On the 2-mode and $k$-photon quantum Rabi models

TL;DR

This paper investigates the mathematical properties of the two-mode and k-photon quantum Rabi models, revealing conditions for normalizable wavefunctions and showing that for k≥3, these models are not diagonalizable, contrasting with simpler models.

Contribution

It provides a rigorous analysis of the existence of entire wavefunctions in the Bargmann-Hilbert space for these models and establishes their non-diagonalizability for k≥3.

Findings

Two-mode and 2-photon Rabi models have normalizable wavefunctions only under specific parameter constraints.

For k≥3, the k-photon Rabi model lacks wavefunctions in the Bargmann-Hilbert space for all non-trivial parameters.

The k≥3 models are not diagonalizable, unlike the k-photon Jaynes-Cummings models.

Abstract

By mapping the Hamiltonians of the two-mode and 2-photon Rabi models to differential operators in suitable Hilbert spaces of entire functions, we prove that the two models possess entire and normalizable wavefunctions in the Bargmann-Hilbert spaces only if the frequency $\omega$ and coupling strength $g$ satisfy certain constraints.
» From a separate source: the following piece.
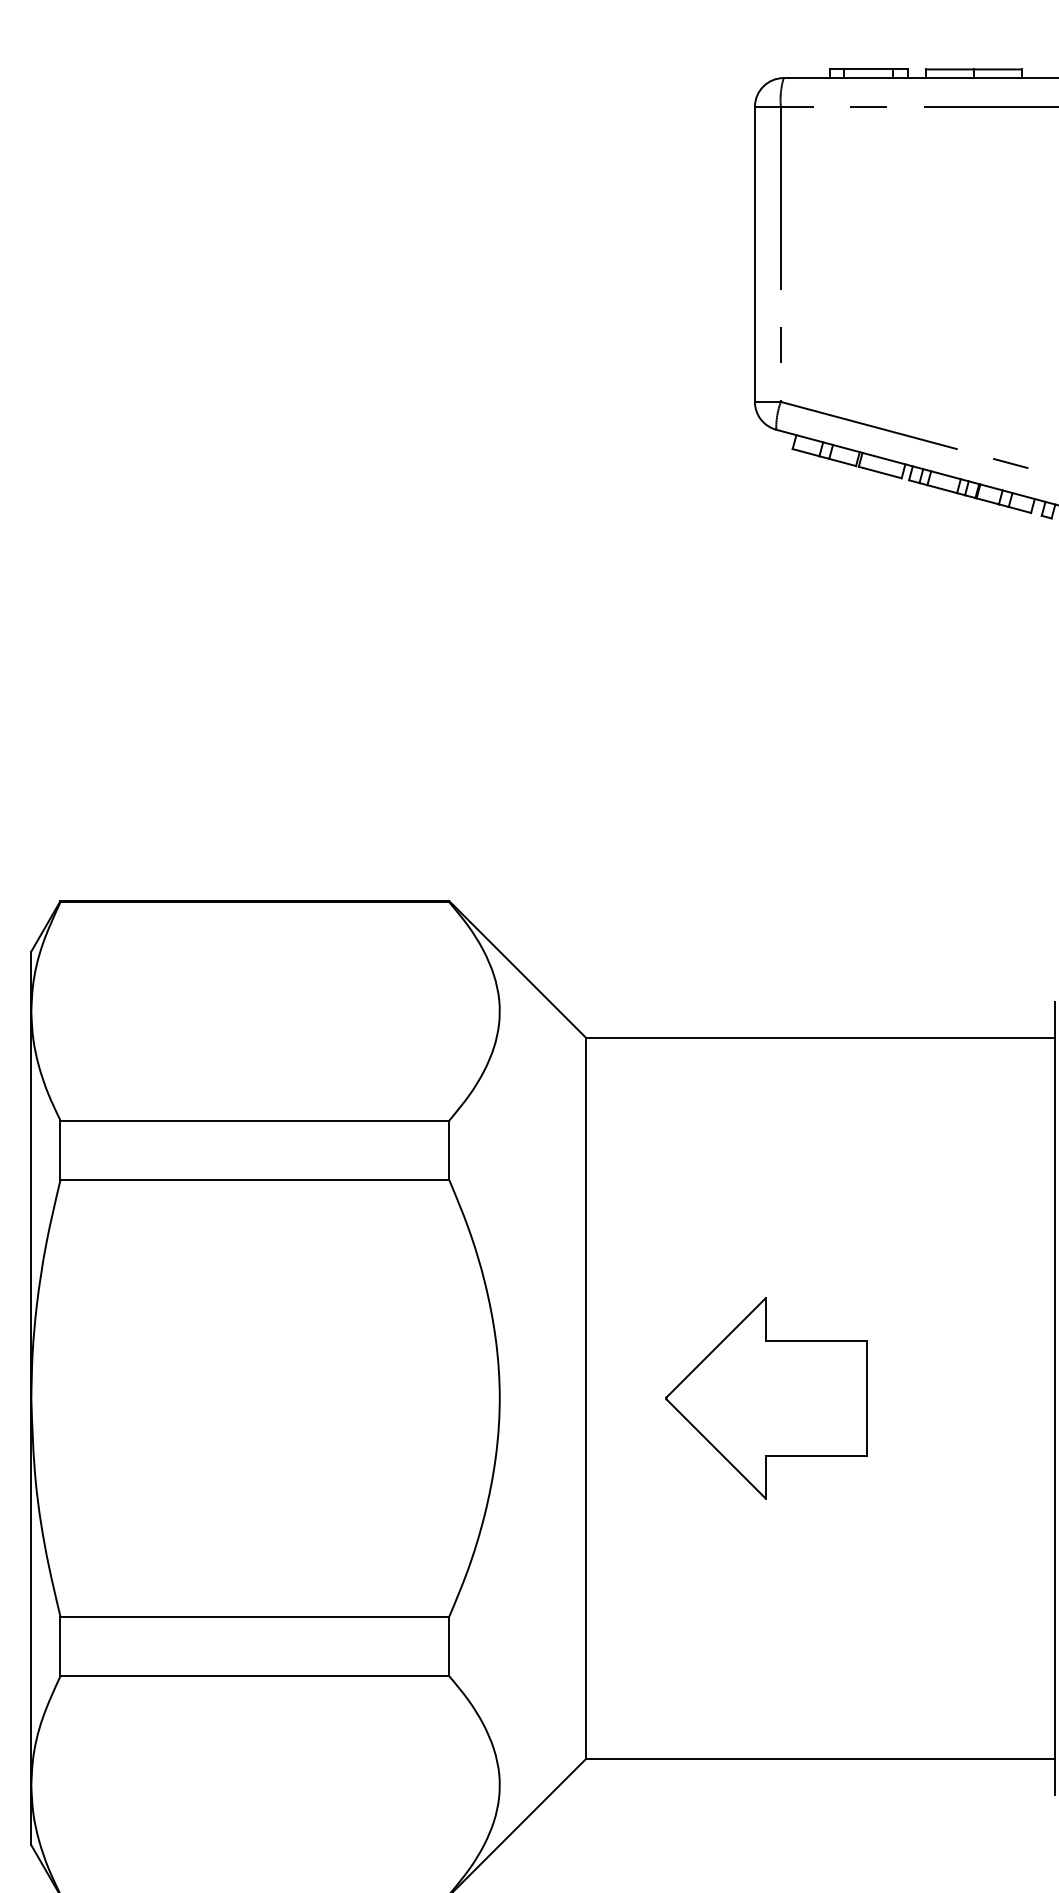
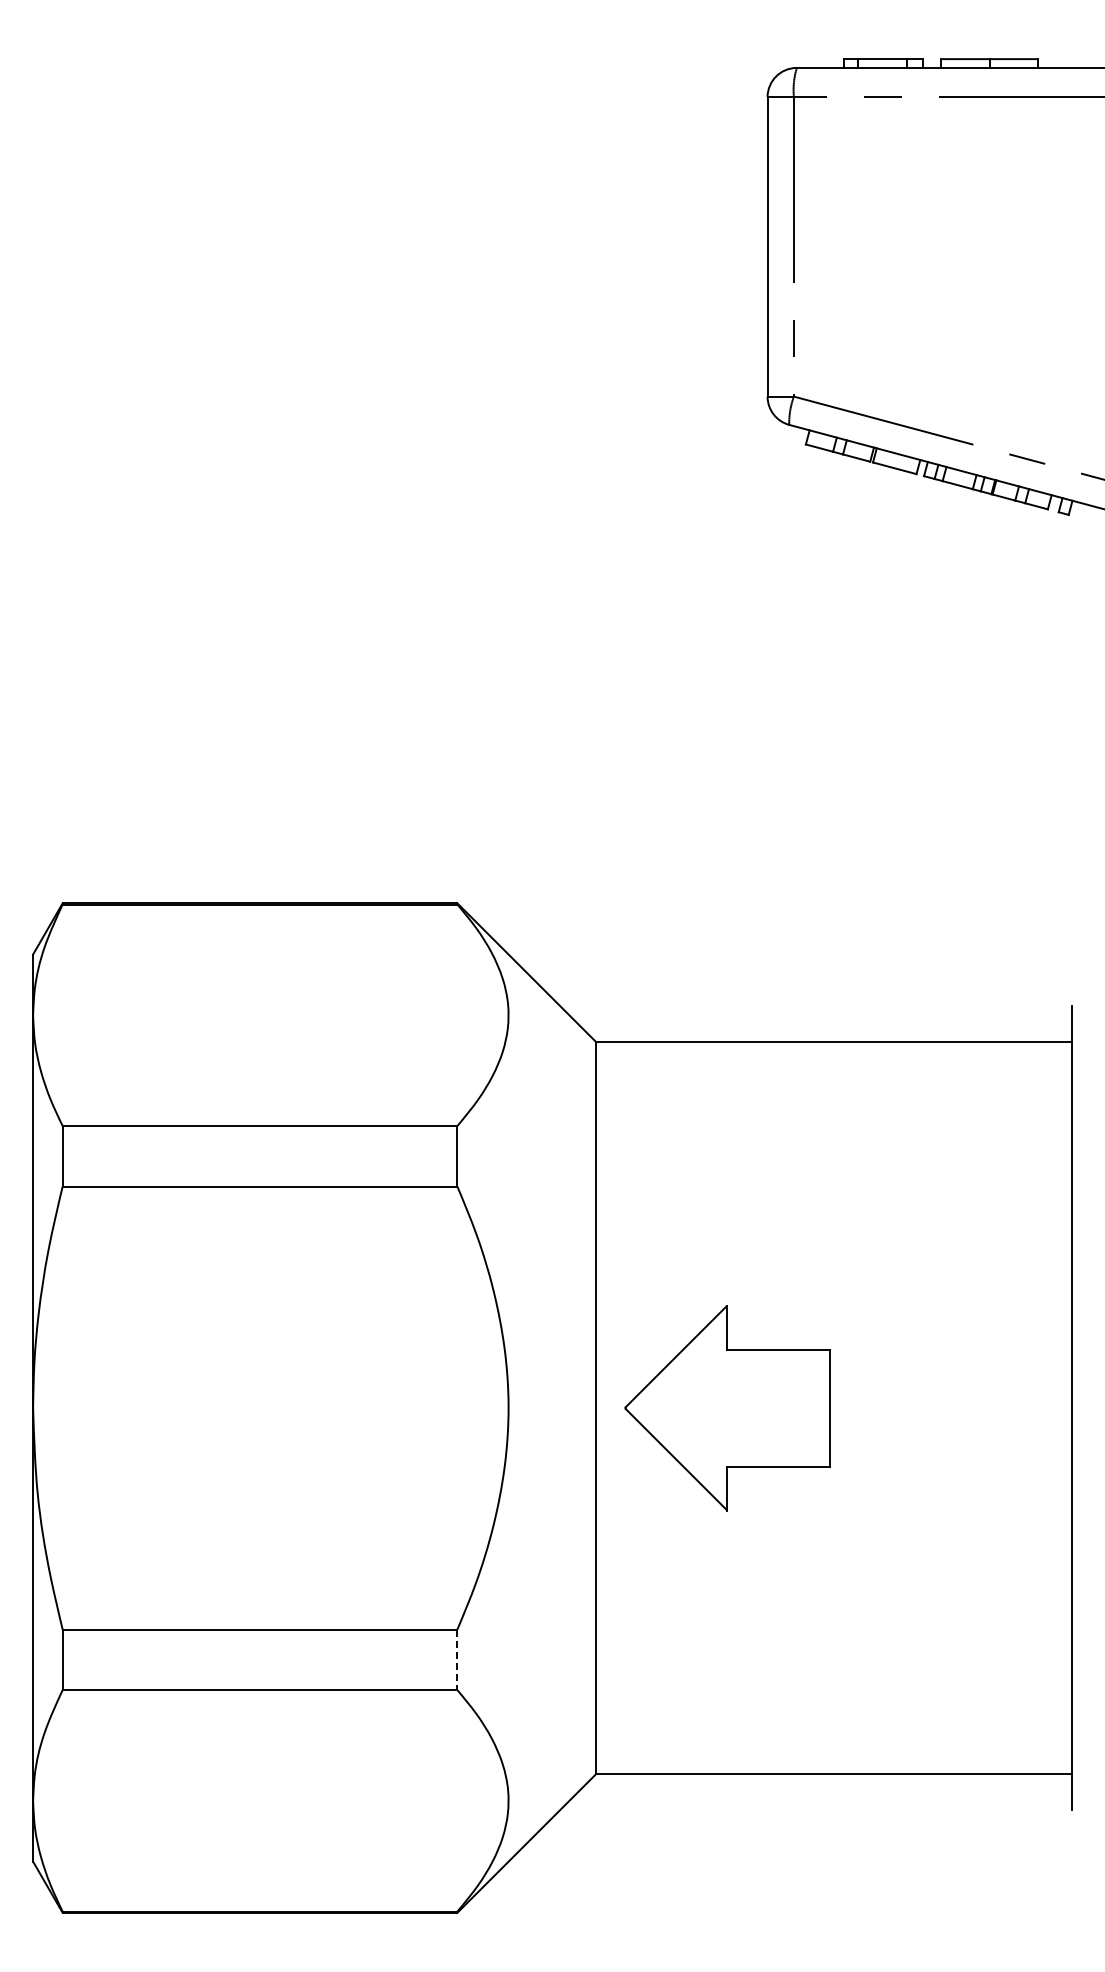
part: (766, 1398) -> (727, 1408), moved
line: (449, 1647) -> (457, 1660), solid -> dashed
This is in sharp contrast to the quantum Rabi model for which entire wavefunctions always exist. For model parameters fulfilling the aforesaid constraints we determine transcendental equations whose roots give the regular energy eigenvalues of the models. Furthermore, we show that for $k\geq 3$ the $k$-photon Rabi model does not possess wavefunctions which are elements of the Bargmann-Hilbert space for all non-trivial model parameters. This implies that the $k\geq 3$ case is not diagonalizable, unlike its RWA cousin, the $k$-photon Jaynes-Cummings model which can be completely diagonalized for all $k$.